Frequency of drug-induced valvular heart disease in patients previously exposd to benfluorex: a multicentre prospective study

Professor Cooper and colleagues argue that the control group we used for computing the aetiologic fraction of valvular heart disease (VHD) associated with benfluorex use was not valid because control subject had to be unexposed to any drug known to cause VHD, and with no prior history of VHD. Cooper et al miss an essential methodological point: the two studies on ultrasonography evaluation of VHD performed by C Tribouilloy et al (2013) included four groups of patients. A first group of 376 benfluorex-treated diabetic patients referred by primary care physicians for echocardiography and a group of 376 diabetic patients never exposed to benfluorex.1 The third group included 423 non diabetic patients previously exposed to benfluorex and the fourth group included 412 diabetic patients previously exposed to benfluorex.2 In both studies and in all four groups, Tribouilloy et al (2013) took great care to avoid inclusion of patients who had been treated by other drug known to induce VHD or who had a history of VHD. Therefore, the four groups were similar in terms of VHD history and absence of use of drugs other than benfluorex susceptible to induce VHD. In this respect the group of 376 diabetic patients never exposed to benfluorex was a suitable control group for the two groups of benfluorex-exposed diabetic patients, enabling computation that the risk of VHD associated with benfluorex exposure is 22.7: thus that in patients with VHD who used benfluorex, there was a 95.6% chance that benfluorex use was the cause of the VHD. The argument on past exposure to other drugs susceptible to induce VHD is specious since past use of ergot derivatives (ergotamine and methysergide), and drugs used in the treatment of Parkinson (eg, pergolide and cabergoline) by French patients who took benfluorex is rare, in the order of 0.8%.2

The sentence "benfluorex use was uncommon in the population [4.1% of diabetics in France (3)], the proportion of DI-VHD attributable to its use at the population level will be considerably lower" suggests that Cooper et al have a limited understanding of what an attributable risk exactly means. The attributable risk represents the probability that among subjects with VHD who took benfluorex, the drug was the likely cause of these lesions. Thus the attributable risk applies to patients having at the same time a history of benfluorex use and a diagnosis of VHD, and therefore, the attributable risk does not depend neither on the prevalence of VHD nor on frequency of benfluorex use, but just on the risk of VHD associated with benfluorex use.

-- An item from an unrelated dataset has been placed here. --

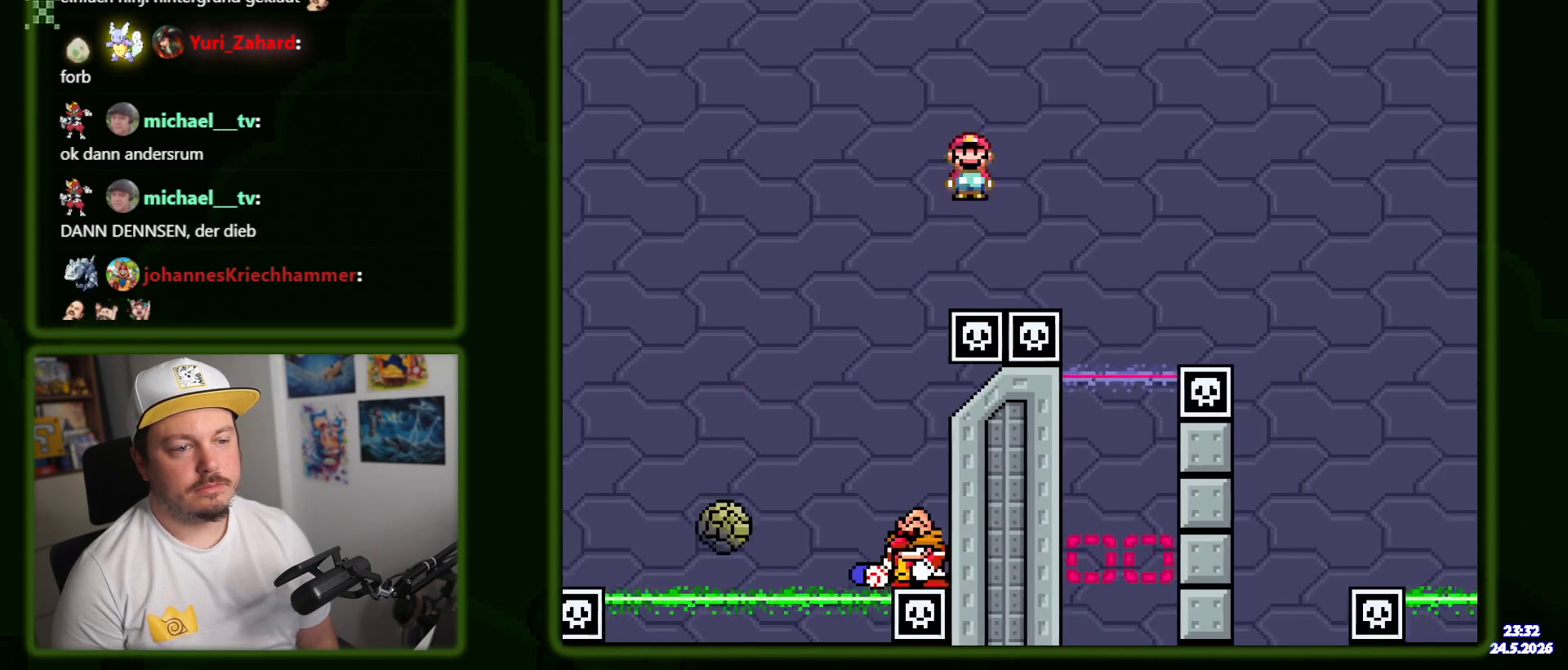
{"buttons": ["A", "X", "DPAD_RIGHT"], "events": []}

Cooper and colleagues raise the issue of the possible influence of confounders. An inspection of Table 1 of the 2012 article1 and of Table 5 of the 2013 article2 shows that age and sex distribution, body mass index, and smoking status were remarkably similar in the four groups. Moreover, the possibility that confounding could have an association with both benfluorex use and VHD strong enough to substantially affect the odds ratio of 22.7 we found is vanishingly small. Thus, worries of Cooper et al about confounding factors are ungrounded.

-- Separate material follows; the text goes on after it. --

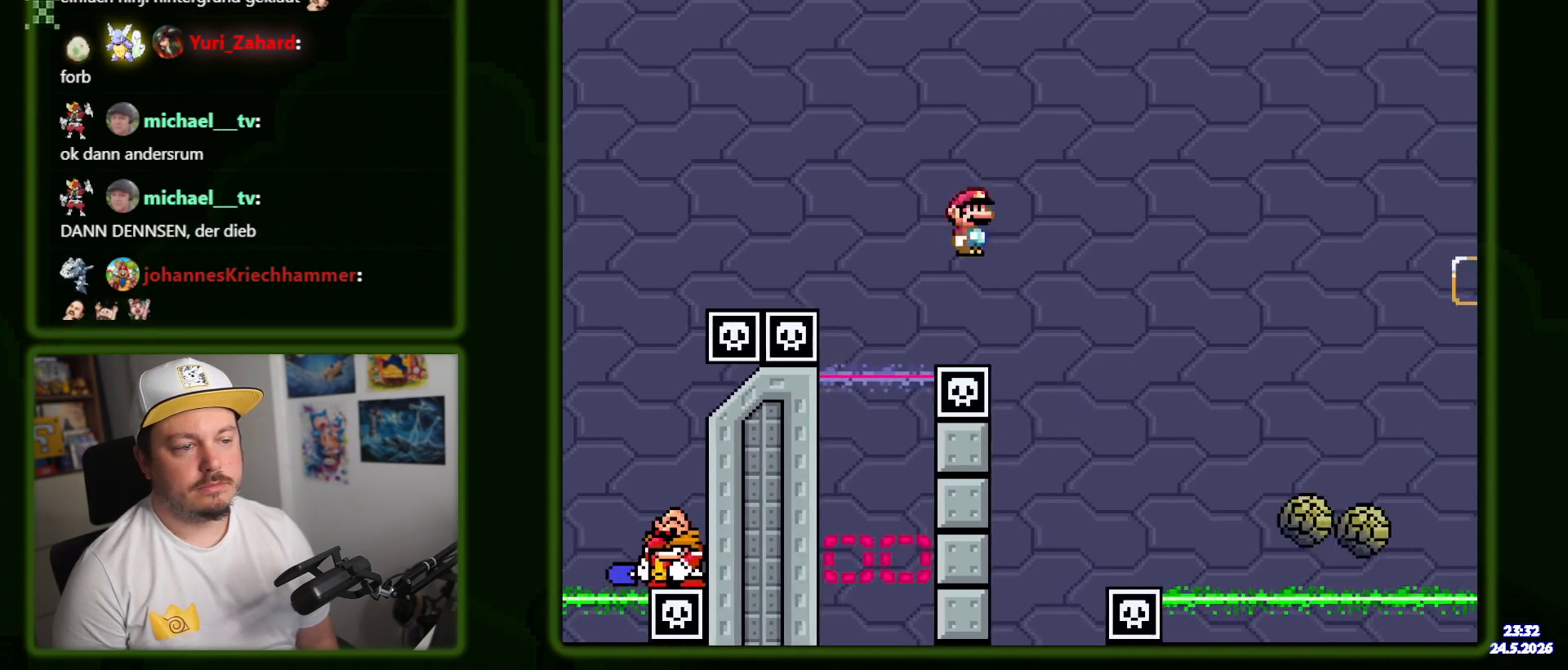
{"buttons": ["A", "X", "DPAD_RIGHT"], "events": []}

Attributable risk computations similar to ours were already published for VHD associated with exposure to fenfluramine in the USA. A meta- analysis of epidemiological data based on height controlled prevalence studies corrected for the background burden of valve regurgitation in general populations concluded that compared to subjects who never used fenfluramine, risks of mild or greater regurgitation of subjects who took the drug were increased 19.6-fold for the aortic valve and 5.9-fold for the mitral valve.3 Using these relative risks, attributable fractions were calculated: among subjects with aortic or mitral regurgitation who took fenfluramine, the drug was the likely cause of [19*6-1*0]/19*6 = 95% of aortic regurgitations and of [5*9-1*0]/5*9 = 83% of mitral regurgitations.3

Fenfluramine and benfluorex use has led to increased risks of cardiac adverse events of a magnitude rarely encountered in pharmacoepidemiology.4,5 Because of this magnitude of risk, it is entirely logical that the majority of VHD among patients who took benfluorex has been caused by the drug. Therefore, it is illusory to try to finding out the rare patients with VHD who took benfluorex whose cardiac lesions would not be due to benfluorex use.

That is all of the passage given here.